__MATERIAL PROVIDED__
━━━━━━━━━━━━━━━━━━━━━━━━━━━━━━

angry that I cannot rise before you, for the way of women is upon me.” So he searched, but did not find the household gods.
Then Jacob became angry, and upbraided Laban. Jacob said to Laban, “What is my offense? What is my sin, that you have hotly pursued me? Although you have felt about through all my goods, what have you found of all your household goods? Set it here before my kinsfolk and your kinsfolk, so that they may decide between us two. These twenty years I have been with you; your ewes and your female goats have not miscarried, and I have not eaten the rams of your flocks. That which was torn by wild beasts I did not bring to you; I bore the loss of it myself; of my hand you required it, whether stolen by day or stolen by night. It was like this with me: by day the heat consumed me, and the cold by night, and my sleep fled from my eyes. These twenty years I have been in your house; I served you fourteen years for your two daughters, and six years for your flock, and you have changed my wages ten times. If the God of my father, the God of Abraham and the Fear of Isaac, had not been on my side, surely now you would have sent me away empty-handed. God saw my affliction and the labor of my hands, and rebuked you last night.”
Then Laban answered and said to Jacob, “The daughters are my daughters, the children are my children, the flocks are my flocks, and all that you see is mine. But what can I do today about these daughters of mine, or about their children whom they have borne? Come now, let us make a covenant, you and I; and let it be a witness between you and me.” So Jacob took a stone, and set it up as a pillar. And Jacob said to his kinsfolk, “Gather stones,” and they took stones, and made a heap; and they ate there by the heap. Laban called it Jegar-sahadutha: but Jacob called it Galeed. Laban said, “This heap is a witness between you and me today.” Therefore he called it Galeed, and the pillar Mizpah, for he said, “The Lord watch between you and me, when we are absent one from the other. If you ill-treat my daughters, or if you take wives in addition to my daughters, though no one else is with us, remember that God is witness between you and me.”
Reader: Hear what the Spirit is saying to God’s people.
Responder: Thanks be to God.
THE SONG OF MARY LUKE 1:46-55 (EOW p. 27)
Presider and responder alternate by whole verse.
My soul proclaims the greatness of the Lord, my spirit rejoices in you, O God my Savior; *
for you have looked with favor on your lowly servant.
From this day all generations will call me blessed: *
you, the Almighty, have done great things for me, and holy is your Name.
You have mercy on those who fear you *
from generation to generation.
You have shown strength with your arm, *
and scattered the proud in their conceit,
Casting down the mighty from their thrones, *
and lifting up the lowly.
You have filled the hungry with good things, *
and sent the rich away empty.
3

━━━━━━━━━━━━━━━━━━━━━━━━━━━━━━

__YOUR ASSIGNMENT__
Find the line with "you, the Almighty, have" in the listing above, then write out that line and each remaining line exactly, with no other text.

__EXERCISE SOLUTION__
you, the Almighty, have done great things for me, and holy is your Name.
You have mercy on those who fear you *
from generation to generation.
You have shown strength with your arm, *
and scattered the proud in their conceit,
Casting down the mighty from their thrones, *
and lifting up the lowly.
You have filled the hungry with good things, *
and sent the rich away empty.
3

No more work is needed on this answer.